# Start of Task input

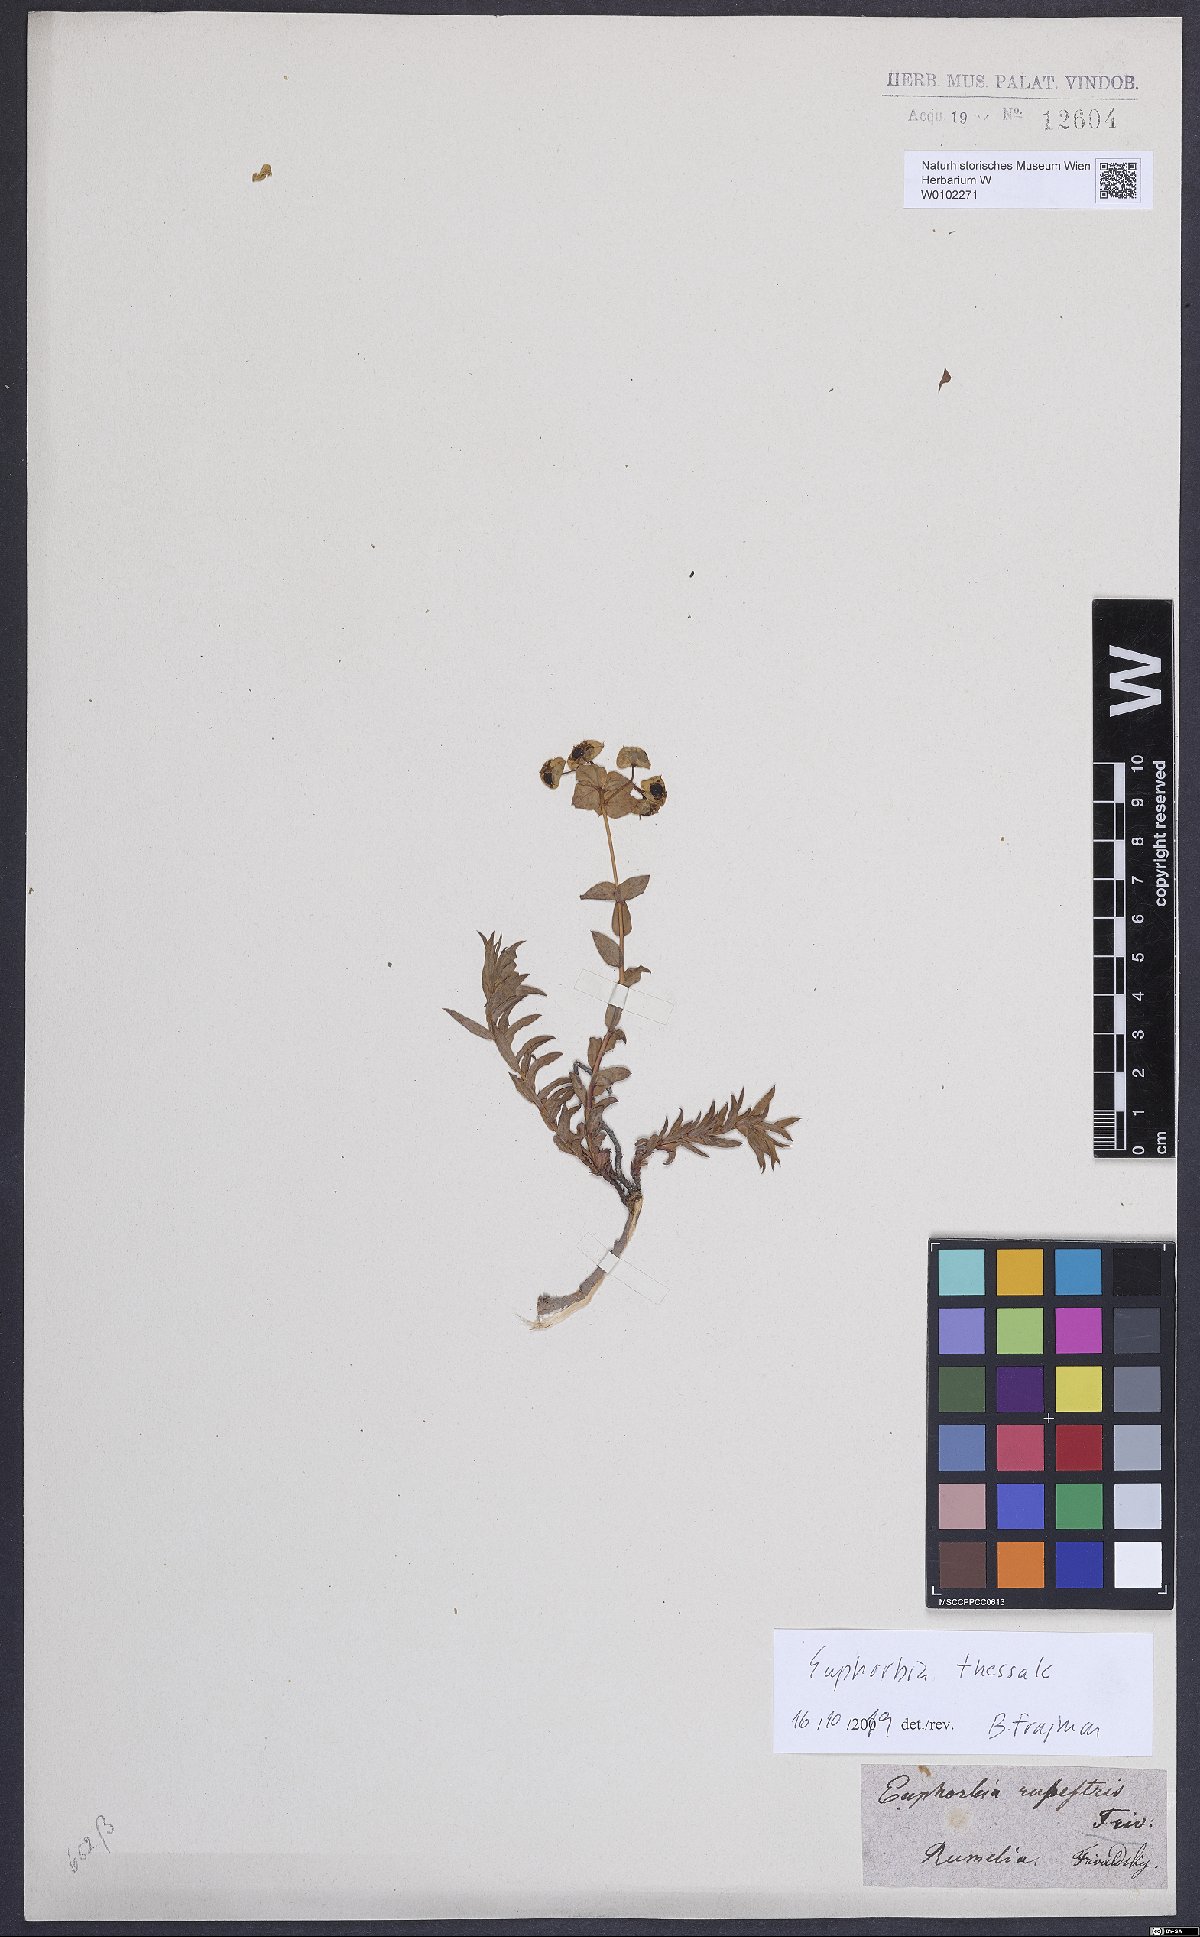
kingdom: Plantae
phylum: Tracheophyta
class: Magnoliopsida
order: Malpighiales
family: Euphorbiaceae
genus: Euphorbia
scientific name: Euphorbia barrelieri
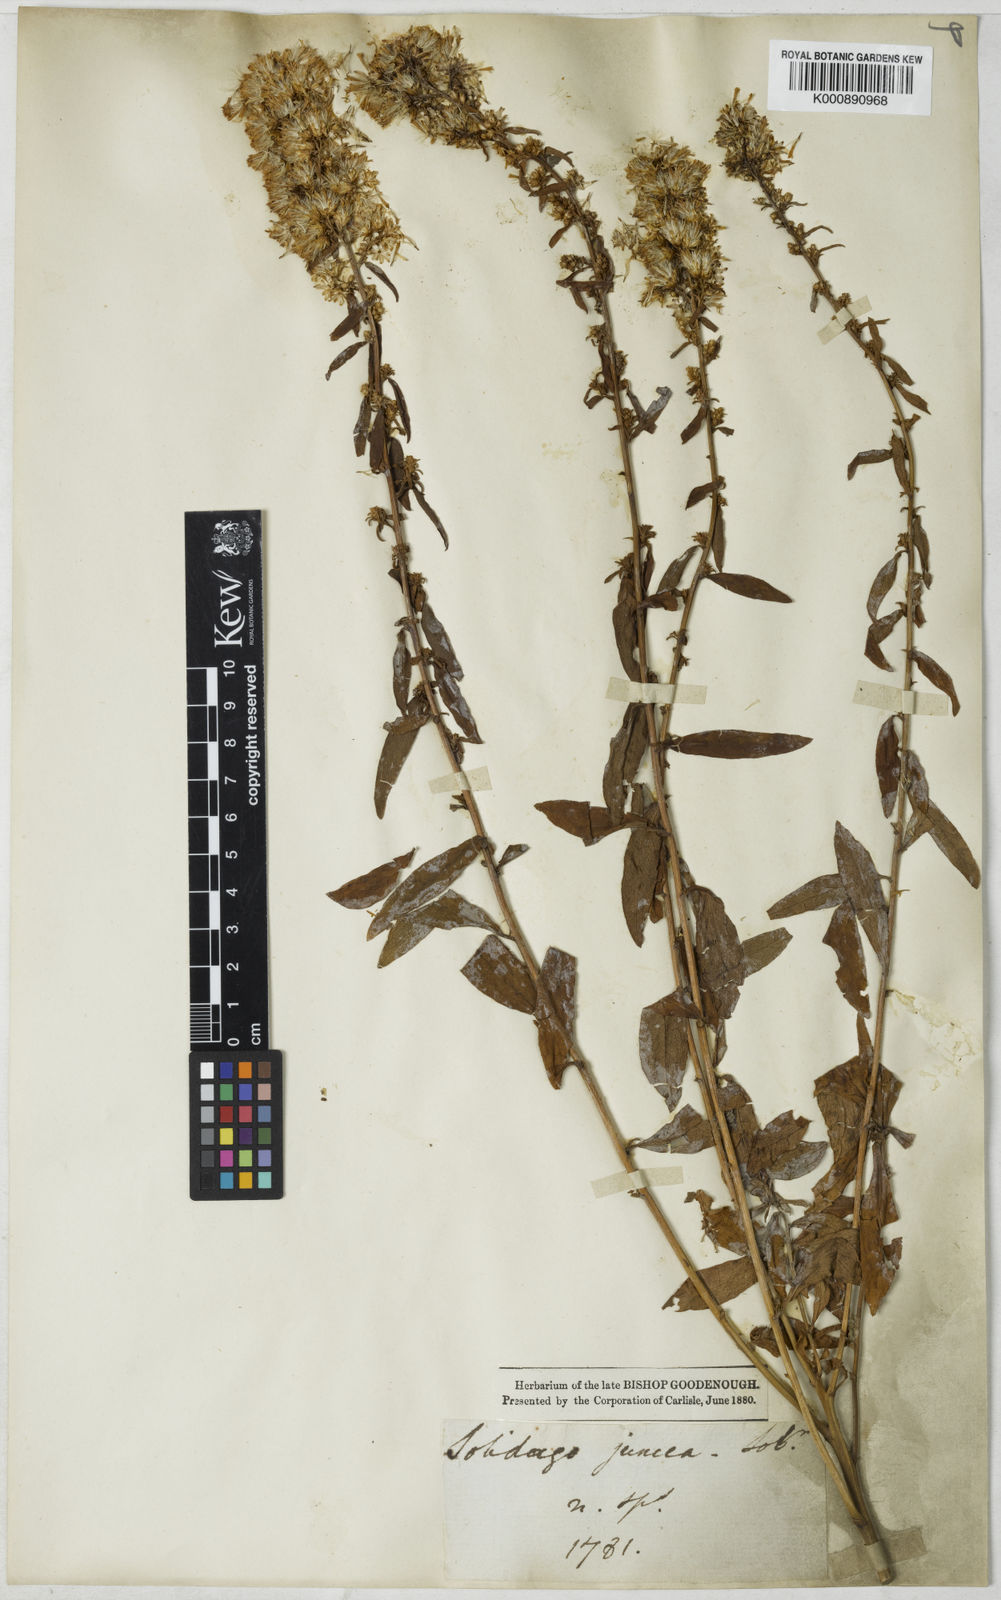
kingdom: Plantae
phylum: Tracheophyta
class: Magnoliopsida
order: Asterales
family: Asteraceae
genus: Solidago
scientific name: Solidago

# End of Task input
# Start of Task input

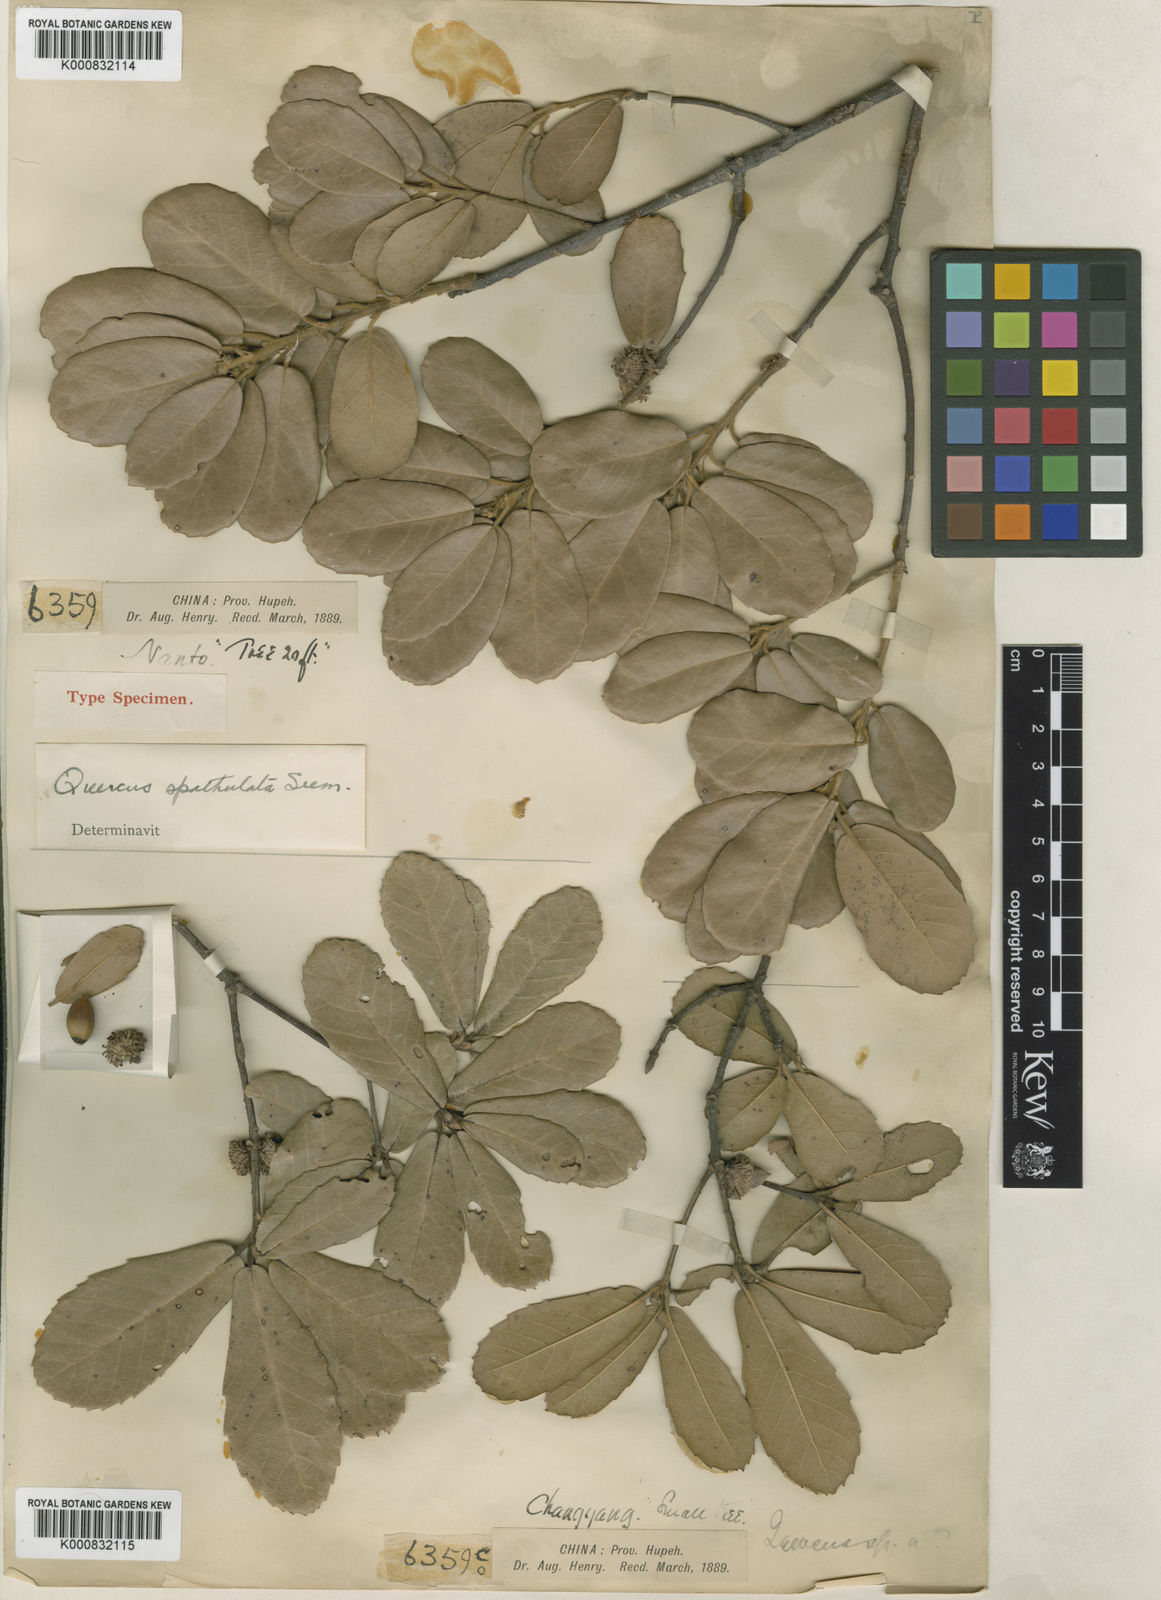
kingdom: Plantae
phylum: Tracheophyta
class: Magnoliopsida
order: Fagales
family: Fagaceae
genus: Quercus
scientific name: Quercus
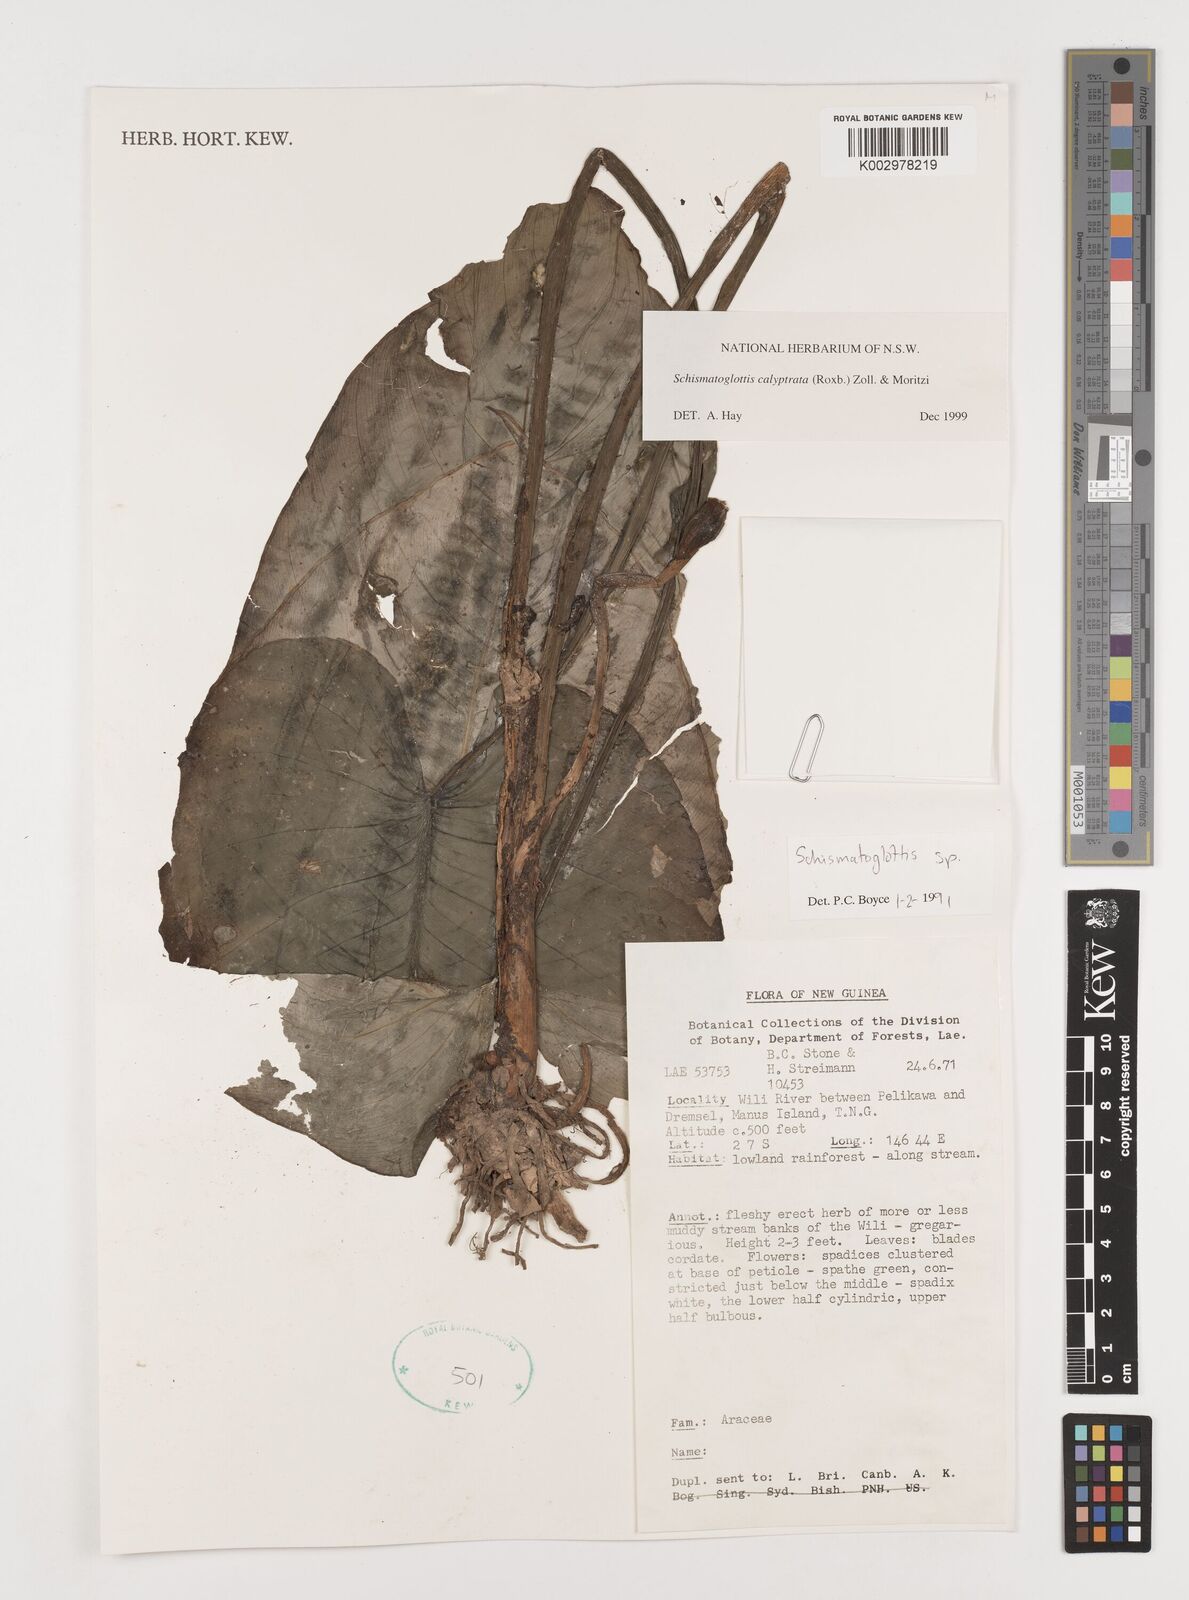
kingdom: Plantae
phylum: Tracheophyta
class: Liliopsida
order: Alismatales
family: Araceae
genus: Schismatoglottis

# End of Task input

→ **Goal**
Write out the part of the material that opens with the line containing "genus: Quercus" and closes with the line containing "genus: Schismatoglottis", both lines included. Leave the pictures out.

→ **Response below**
genus: Quercus
scientific name: Quercus
kingdom: Plantae
phylum: Tracheophyta
class: Liliopsida
order: Alismatales
family: Araceae
genus: Schismatoglottis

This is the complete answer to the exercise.